Answer to Question #127924 in Discrete Mathematics for jaya

(i) Given "A = \\{2,4,6\\}" and "R = \\{(2,2), (2,4), (2,6), (4,4), (6,6)\\}" is a relation on A.

We have "R^{-1} = \\{(y,x)|(x,y) \\in R\\}". Therefore, "R^{-1} = \\{(2,2),(4,2),(6,2),(4,4),(6,6)\\}"

(ii) Given "A = \\{6,8,10,15\\}" and "B = \\{2,3,4\\}". Then,

"A \\times B = \\left\\{(6,2),(6,3),(6,4),(8,2),(8,3),(8,4),\\right.\\\\ \\hspace{1in}\\left.(10,2),(10,3),(10,4),(15,2),(15,3),(15,4)\\right\\}"

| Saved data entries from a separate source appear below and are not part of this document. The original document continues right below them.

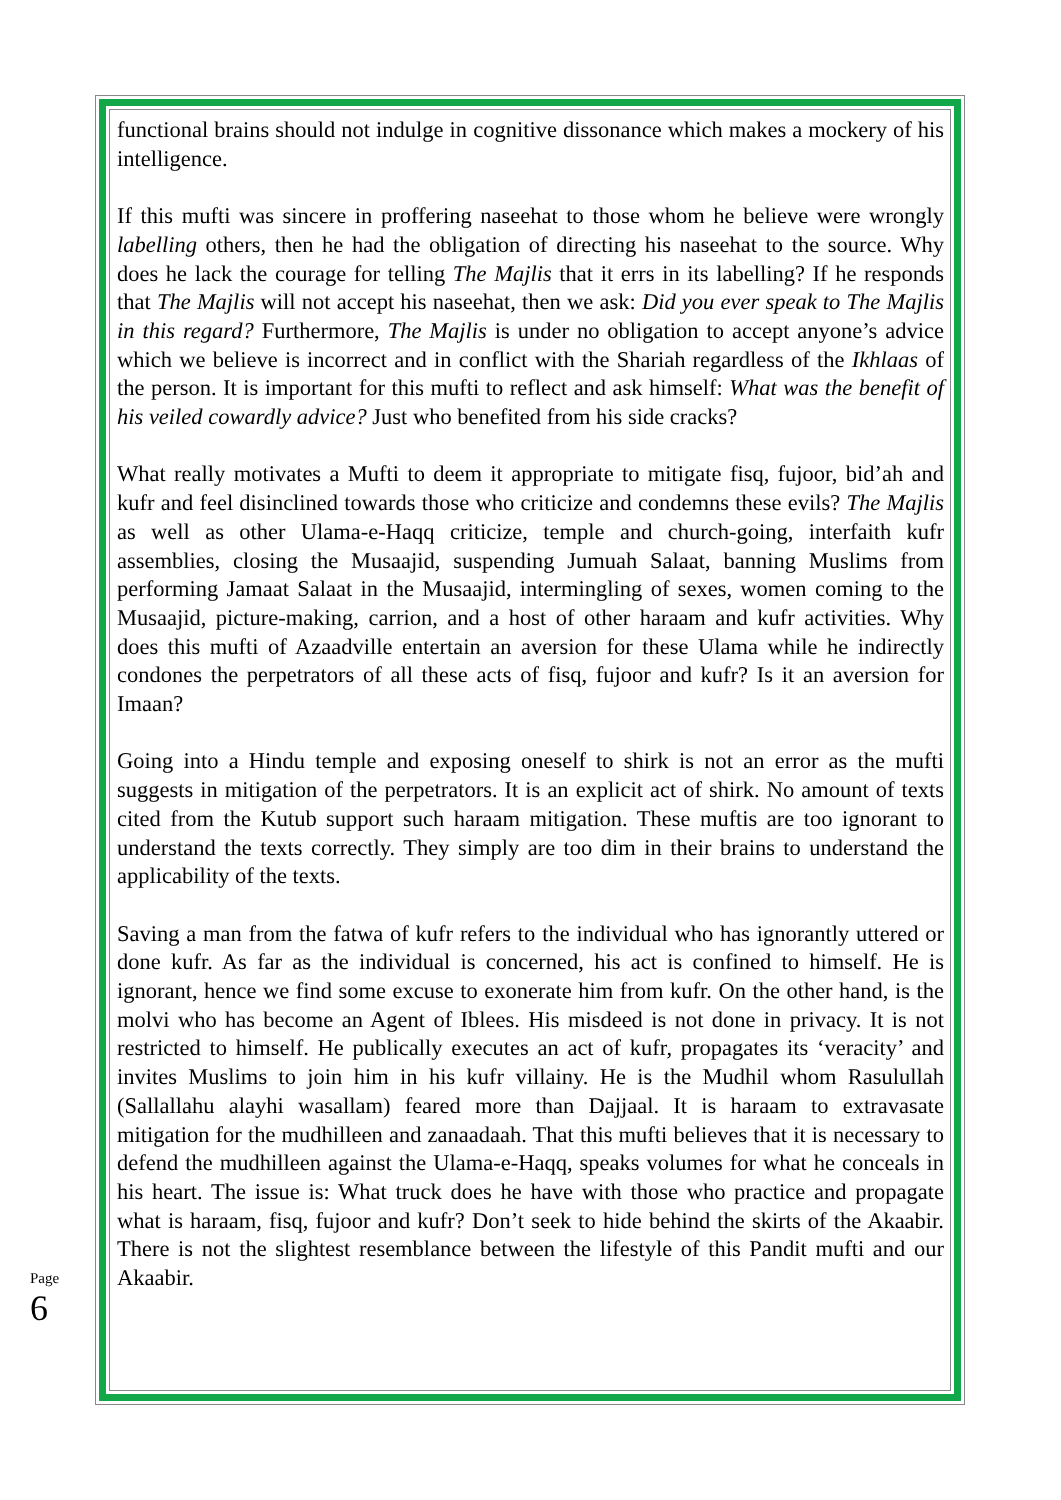functional brains should not indulge in cognitive dissonance which makes a mockery of his intelligence.
If this mufti was sincere in proffering naseehat to those whom he believe were wrongly labelling others, then he had the obligation of directing his naseehat to the source. Why does he lack the courage for telling The Majlis that it errs in its labelling? If he responds that The Majlis will not accept his naseehat, then we ask: Did you ever speak to The Majlis in this regard? Furthermore, The Majlis is under no obligation to accept anyone’s advice which we believe is incorrect and in conflict with the Shariah regardless of the Ikhlaas of the person. It is important for this mufti to reflect and ask himself: What was the benefit of his veiled cowardly advice? Just who benefited from his side cracks?
What really motivates a Mufti to deem it appropriate to mitigate fisq, fujoor, bid’ah and kufr and feel disinclined towards those who criticize and condemns these evils? The Majlis as well as other Ulama-e-Haqq criticize, temple and church-going, interfaith kufr assemblies, closing the Musaajid, suspending Jumuah Salaat, banning Muslims from performing Jamaat Salaat in the Musaajid, intermingling of sexes, women coming to the Musaajid, picture-making, carrion, and a host of other haraam and kufr activities. Why does this mufti of Azaadville entertain an aversion for these Ulama while he indirectly condones the perpetrators of all these acts of fisq, fujoor and kufr? Is it an aversion for Imaan?
Going into a Hindu temple and exposing oneself to shirk is not an error as the mufti suggests in mitigation of the perpetrators. It is an explicit act of shirk. No amount of texts cited from the Kutub support such haraam mitigation. These muftis are too ignorant to understand the texts correctly. They simply are too dim in their brains to understand the applicability of the texts.
Saving a man from the fatwa of kufr refers to the individual who has ignorantly uttered or done kufr. As far as the individual is concerned, his act is confined to himself. He is ignorant, hence we find some excuse to exonerate him from kufr. On the other hand, is the molvi who has become an Agent of Iblees. His misdeed is not done in privacy. It is not restricted to himself. He publically executes an act of kufr, propagates its ‘veracity’ and invites Muslims to join him in his kufr villainy. He is the Mudhil whom Rasulullah (Sallallahu alayhi wasallam) feared more than Dajjaal. It is haraam to extravasate mitigation for the mudhilleen and zanaadaah. That this mufti believes that it is necessary to defend the mudhilleen against the Ulama-e-Haqq, speaks volumes for what he conceals in his heart. The issue is: What truck does he have with those who practice and propagate what is haraam, fisq, fujoor and kufr? Don’t seek to hide behind the skirts of the Akaabir. There is not the slightest resemblance between the lifestyle of this Pandit mufti and our Akaabir.
Page 6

Let R be a relation from A to B defined by (x,y) ∈ R iff x-y is divisible by 2. That is,

"R =\\{(x,y)\\in A \\times B|x-y\\equiv 0(\\text{mod}~2)\\}". Therefore,

"R = \\{(6,2),(6,4),(8,2),(8,4),(10,2),(10,4),(15,3)\\}".

Hence, "R^{-1} = \\{(2,6),(4,6),(2,8),(4,8),(2,10),(4,10),(3,15)\\}".